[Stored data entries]
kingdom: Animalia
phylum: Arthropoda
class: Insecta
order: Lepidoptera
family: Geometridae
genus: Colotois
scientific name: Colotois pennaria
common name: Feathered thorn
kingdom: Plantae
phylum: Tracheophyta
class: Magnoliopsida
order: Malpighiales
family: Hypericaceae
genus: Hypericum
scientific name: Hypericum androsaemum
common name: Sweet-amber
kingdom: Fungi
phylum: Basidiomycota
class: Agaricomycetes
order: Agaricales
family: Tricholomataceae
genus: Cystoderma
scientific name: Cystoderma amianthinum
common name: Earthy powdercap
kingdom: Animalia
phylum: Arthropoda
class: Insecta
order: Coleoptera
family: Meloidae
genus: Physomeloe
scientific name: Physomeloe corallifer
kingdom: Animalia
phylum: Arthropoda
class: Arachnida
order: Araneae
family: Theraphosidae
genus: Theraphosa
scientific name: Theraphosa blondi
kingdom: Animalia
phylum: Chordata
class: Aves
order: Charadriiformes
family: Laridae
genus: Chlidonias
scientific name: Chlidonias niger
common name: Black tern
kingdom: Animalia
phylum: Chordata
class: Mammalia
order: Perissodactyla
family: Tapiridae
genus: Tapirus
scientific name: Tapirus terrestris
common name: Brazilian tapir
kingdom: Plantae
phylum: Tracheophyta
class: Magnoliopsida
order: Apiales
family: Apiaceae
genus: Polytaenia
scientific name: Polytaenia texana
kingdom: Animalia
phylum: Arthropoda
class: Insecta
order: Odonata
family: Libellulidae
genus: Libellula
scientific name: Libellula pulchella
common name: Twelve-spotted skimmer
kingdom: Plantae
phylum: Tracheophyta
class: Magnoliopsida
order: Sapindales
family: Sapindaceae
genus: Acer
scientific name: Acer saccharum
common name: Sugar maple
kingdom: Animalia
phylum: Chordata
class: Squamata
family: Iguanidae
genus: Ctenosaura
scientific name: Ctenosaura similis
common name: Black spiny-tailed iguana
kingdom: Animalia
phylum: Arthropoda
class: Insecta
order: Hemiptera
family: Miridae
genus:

Your goal -
Can you reproduce the lines above word for word, beginning at the line that contains "class: Squamata" and stopping after the final line?

Answer to this exercise -
class: Squamata
family: Iguanidae
genus: Ctenosaura
scientific name: Ctenosaura similis
common name: Black spiny-tailed iguana
kingdom: Animalia
phylum: Arthropoda
class: Insecta
order: Hemiptera
family: Miridae
genus:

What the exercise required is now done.